__YOUR GOAL__:
Retype the listing exactly, with no images.
_____
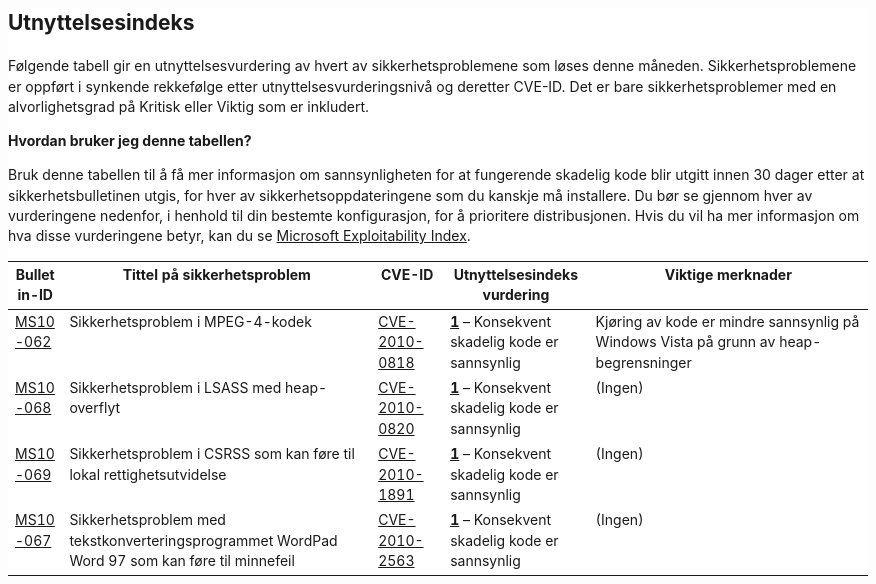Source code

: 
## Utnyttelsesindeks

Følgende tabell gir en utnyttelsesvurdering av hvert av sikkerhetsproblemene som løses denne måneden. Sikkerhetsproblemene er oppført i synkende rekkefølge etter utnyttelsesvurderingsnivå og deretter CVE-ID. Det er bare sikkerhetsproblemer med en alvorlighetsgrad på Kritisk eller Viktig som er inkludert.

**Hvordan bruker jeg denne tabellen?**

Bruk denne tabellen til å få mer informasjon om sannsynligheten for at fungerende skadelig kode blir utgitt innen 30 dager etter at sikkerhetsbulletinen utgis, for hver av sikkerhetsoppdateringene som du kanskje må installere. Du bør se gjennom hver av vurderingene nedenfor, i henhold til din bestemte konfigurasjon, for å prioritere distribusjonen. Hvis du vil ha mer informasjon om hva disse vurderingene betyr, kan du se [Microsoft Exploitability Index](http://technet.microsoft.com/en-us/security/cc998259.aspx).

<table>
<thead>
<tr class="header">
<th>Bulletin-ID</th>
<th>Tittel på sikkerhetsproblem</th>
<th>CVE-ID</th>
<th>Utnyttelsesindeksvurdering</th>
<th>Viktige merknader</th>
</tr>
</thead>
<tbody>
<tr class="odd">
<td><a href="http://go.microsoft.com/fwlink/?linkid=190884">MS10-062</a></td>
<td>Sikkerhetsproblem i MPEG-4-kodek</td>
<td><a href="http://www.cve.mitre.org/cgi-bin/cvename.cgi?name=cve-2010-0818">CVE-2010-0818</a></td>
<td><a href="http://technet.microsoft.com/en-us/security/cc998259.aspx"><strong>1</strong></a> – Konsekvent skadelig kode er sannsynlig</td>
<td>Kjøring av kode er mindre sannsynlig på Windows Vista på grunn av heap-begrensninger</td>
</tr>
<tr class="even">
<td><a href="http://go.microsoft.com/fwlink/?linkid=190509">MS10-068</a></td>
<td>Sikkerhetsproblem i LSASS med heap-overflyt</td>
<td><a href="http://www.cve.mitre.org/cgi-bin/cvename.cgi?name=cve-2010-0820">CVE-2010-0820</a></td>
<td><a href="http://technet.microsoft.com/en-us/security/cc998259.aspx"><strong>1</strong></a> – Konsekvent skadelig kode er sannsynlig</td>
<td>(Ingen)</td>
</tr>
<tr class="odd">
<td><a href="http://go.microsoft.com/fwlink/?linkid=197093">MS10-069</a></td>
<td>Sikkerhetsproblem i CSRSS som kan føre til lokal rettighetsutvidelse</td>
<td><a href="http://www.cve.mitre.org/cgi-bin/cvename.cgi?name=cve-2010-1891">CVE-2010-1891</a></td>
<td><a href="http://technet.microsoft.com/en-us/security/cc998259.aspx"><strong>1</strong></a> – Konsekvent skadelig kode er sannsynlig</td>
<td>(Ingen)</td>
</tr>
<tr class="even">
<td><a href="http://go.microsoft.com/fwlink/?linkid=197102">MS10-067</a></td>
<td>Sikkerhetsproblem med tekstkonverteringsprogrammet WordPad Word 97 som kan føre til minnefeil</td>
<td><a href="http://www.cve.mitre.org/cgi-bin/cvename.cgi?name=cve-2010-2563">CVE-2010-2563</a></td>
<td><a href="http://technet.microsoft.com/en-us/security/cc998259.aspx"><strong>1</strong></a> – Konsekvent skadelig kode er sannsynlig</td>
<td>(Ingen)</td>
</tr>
_____
__SOLUTION TO THIS PROBLEM__:
Source code

: 
## Utnyttelsesindeks

Følgende tabell gir en utnyttelsesvurdering av hvert av sikkerhetsproblemene som løses denne måneden. Sikkerhetsproblemene er oppført i synkende rekkefølge etter utnyttelsesvurderingsnivå og deretter CVE-ID. Det er bare sikkerhetsproblemer med en alvorlighetsgrad på Kritisk eller Viktig som er inkludert.

**Hvordan bruker jeg denne tabellen?**

Bruk denne tabellen til å få mer informasjon om sannsynligheten for at fungerende skadelig kode blir utgitt innen 30 dager etter at sikkerhetsbulletinen utgis, for hver av sikkerhetsoppdateringene som du kanskje må installere. Du bør se gjennom hver av vurderingene nedenfor, i henhold til din bestemte konfigurasjon, for å prioritere distribusjonen. Hvis du vil ha mer informasjon om hva disse vurderingene betyr, kan du se [Microsoft Exploitability Index](http://technet.microsoft.com/en-us/security/cc998259.aspx).

<table>
<thead>
<tr class="header">
<th>Bulletin-ID</th>
<th>Tittel på sikkerhetsproblem</th>
<th>CVE-ID</th>
<th>Utnyttelsesindeksvurdering</th>
<th>Viktige merknader</th>
</tr>
</thead>
<tbody>
<tr class="odd">
<td><a href="http://go.microsoft.com/fwlink/?linkid=190884">MS10-062</a></td>
<td>Sikkerhetsproblem i MPEG-4-kodek</td>
<td><a href="http://www.cve.mitre.org/cgi-bin/cvename.cgi?name=cve-2010-0818">CVE-2010-0818</a></td>
<td><a href="http://technet.microsoft.com/en-us/security/cc998259.aspx"><strong>1</strong></a> – Konsekvent skadelig kode er sannsynlig</td>
<td>Kjøring av kode er mindre sannsynlig på Windows Vista på grunn av heap-begrensninger</td>
</tr>
<tr class="even">
<td><a href="http://go.microsoft.com/fwlink/?linkid=190509">MS10-068</a></td>
<td>Sikkerhetsproblem i LSASS med heap-overflyt</td>
<td><a href="http://www.cve.mitre.org/cgi-bin/cvename.cgi?name=cve-2010-0820">CVE-2010-0820</a></td>
<td><a href="http://technet.microsoft.com/en-us/security/cc998259.aspx"><strong>1</strong></a> – Konsekvent skadelig kode er sannsynlig</td>
<td>(Ingen)</td>
</tr>
<tr class="odd">
<td><a href="http://go.microsoft.com/fwlink/?linkid=197093">MS10-069</a></td>
<td>Sikkerhetsproblem i CSRSS som kan føre til lokal rettighetsutvidelse</td>
<td><a href="http://www.cve.mitre.org/cgi-bin/cvename.cgi?name=cve-2010-1891">CVE-2010-1891</a></td>
<td><a href="http://technet.microsoft.com/en-us/security/cc998259.aspx"><strong>1</strong></a> – Konsekvent skadelig kode er sannsynlig</td>
<td>(Ingen)</td>
</tr>
<tr class="even">
<td><a href="http://go.microsoft.com/fwlink/?linkid=197102">MS10-067</a></td>
<td>Sikkerhetsproblem med tekstkonverteringsprogrammet WordPad Word 97 som kan føre til minnefeil</td>
<td><a href="http://www.cve.mitre.org/cgi-bin/cvename.cgi?name=cve-2010-2563">CVE-2010-2563</a></td>
<td><a href="http://technet.microsoft.com/en-us/security/cc998259.aspx"><strong>1</strong></a> – Konsekvent skadelig kode er sannsynlig</td>
<td>(Ingen)</td>
</tr>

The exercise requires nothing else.